Laiklik ve Sekülerleşme

Dilimize Fransızcadan geçen ‘laik” sözcüğü eski kullanımında rahipler sınıfına üye olmayan anlamına geliyordu. Zamanla devlet ve din arasındaki ilişkileri anlatmak için kullanılmaya başlandı. Laiklik, Türk Devrimi’nin temel ilkelerindendir. Laik devlette kişiler din, vicdan, inanç hürriyetine sahiptir. Laiklik, din ve devlet işlerinin birbirinden ayrılması, dinin devlet idaresine karıştırılmaması anlamına gelir.

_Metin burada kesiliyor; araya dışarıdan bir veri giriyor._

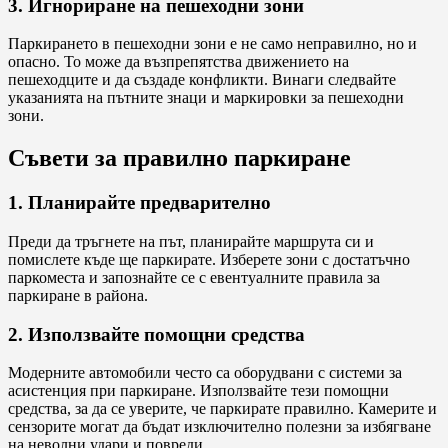
3. Игнориране на пешеходни зони
Паркирането в пешеходни зони е не само неправилно, но и
опасно. То може да възпрепятства движението на
пешеходците и да създаде конфликти. Винаги следвайте
указанията на пътните знаци и маркировки за пешеходни
зони.
Съвети за правилно паркиране
1. Планирайте предварително
Преди да тръгнете на път, планирайте маршрута си и
помислете къде ще паркирате. Изберете зони с достатъчно
паркоместа и запознайте се с евентуалните правила за
паркиране в района.
2. Използвайте помощни средства
Модерните автомобили често са оборудвани с системи за
асистенция при паркиране. Използвайте тези помощни
средства, за да се уверите, че паркирате правилно. Камерите и
сензорите могат да бъдат изключително полезни за избягване
на неволни удари и повреди.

Laik devlette, eğitim kurumları ve eğitimin içeriği din kurallarına göre düzenlenemez.

Sekülerleşme kavramı ise Weber’den itibaren farklı kuramcılar tarafından sosyoloji literatüründe pek çok farklı anlama gelecek biçimde kullanılmıştır. Sosyoloji Sözlüğü’nde tanımlandığı hâliyle sekülerleşme, özellikle modern sanayi toplumlarında dinsel inançların, pratiklerin ve kurumların toplumsal önemlerini yitirdikleri bir süreç olarak değerlendirilebilir. Bazı sosyologlara göre modern toplumlarda, kentleşme, kültürel çoğulculuk ve dünyanın bilimsel yollarla anlaşılmasının yayılması gibi olgular sonucunda büyük bir sekülerleşme, başka bir deyişle, dinsel gerileme süreci yaşanmıştır. Ancak, dinin temelinden sarsılmış olmasından çok sadece dönüşmüş olduğunu ileri süren sosyologlar, bu teze karşı çıkmışlardır. Max Weber’e göre sekülerleşme, modern toplumda rasyonelleşmeye doğru giden süreçtir. Çağdaş sosyologlardan Bryan Wilson ise sekülerleşmeyi “dini düşünce, pratik ve kurumların toplumsal önemini yitirdiği süreç” olarak tanımlamaktadır. Sekülerleşmenin evrensel ve hatta kaçınılmaz bir süreç olduğunu savunan savunan Bryon Wilson’a göre ise, sekülerleşme insan toplumunda gerçekleşen uzun vadeli bir süreçtir. Ancak, sekülerleşmenin kendini gösterdiği güncel örüntüler kültürel ve tarihsel olarak her bir bağlama göre değişecektir. Dünyanın farklı bölgelerinde dinin toplumdaki değişimlerin doğasına ve derecesine etkisi büyük farklılık göstermektedir.

İdeoloji Nedir?

Marshall’ın Sosyoloji Sözlüğü’nde de belirtilmiş olduğu gibi, ideoloji kavramının oldukça uzun, karmaşık ve zengin bir tarihi vardır. Sosyolojik bir kavram olarak ise ideoloji Karl Marx’ın çalışmaları ile gündeme gelmiştir. Marx’tan yola çıkıldığında ideoloji kavramına ilişkin iki temel sava ulaşılır. Bunlardan ilki, fikirler alanının ekonomi alanından ayrılamayacağı ve ekonomi alanı tarafından belirlendiği varsayımıdır. Diğeri ise bazı egemen fikirleri ideolojik kılan şeyin, bu fikirlerin şeyleri egemen sınıfın yararına olarak gizledikleri görüşüdür. Weber ve Marx’tan etkilenen Georg Lukács yanlış bilinç kuramını geliştirirken Durkheim ve yapısalcı gelenekten yararlanan Louis Althusser ‘hayali ilişki’ olarak bir ideolojik ilişki anlayışı ortaya atmıştır. Yanlış bilinç, gerçekliğin işçi sınıfı tarafından kendi çıkarlarına göre değil, egemen sınıfın çıkarlarına göre kavranmasıdır. İdeolojinin “yanlış bilinçlilik” biçimi olduğunu reddeden Althusser’e göre ideolojiyi “çarpıtan bir mercek” olarak görmekten vazgeçmek gerekir. Bunun yerine vurgulanması gereken, ideolojinin “gerçekliğin kurucu bir ögesi” olduğu düşüncesidir. Althusser, ideolojinin verili toplumsal pratiklere özgü, belli bir toplumsal gerçeklik olarak anlaşılması gerektiğini vurgulamaktadır.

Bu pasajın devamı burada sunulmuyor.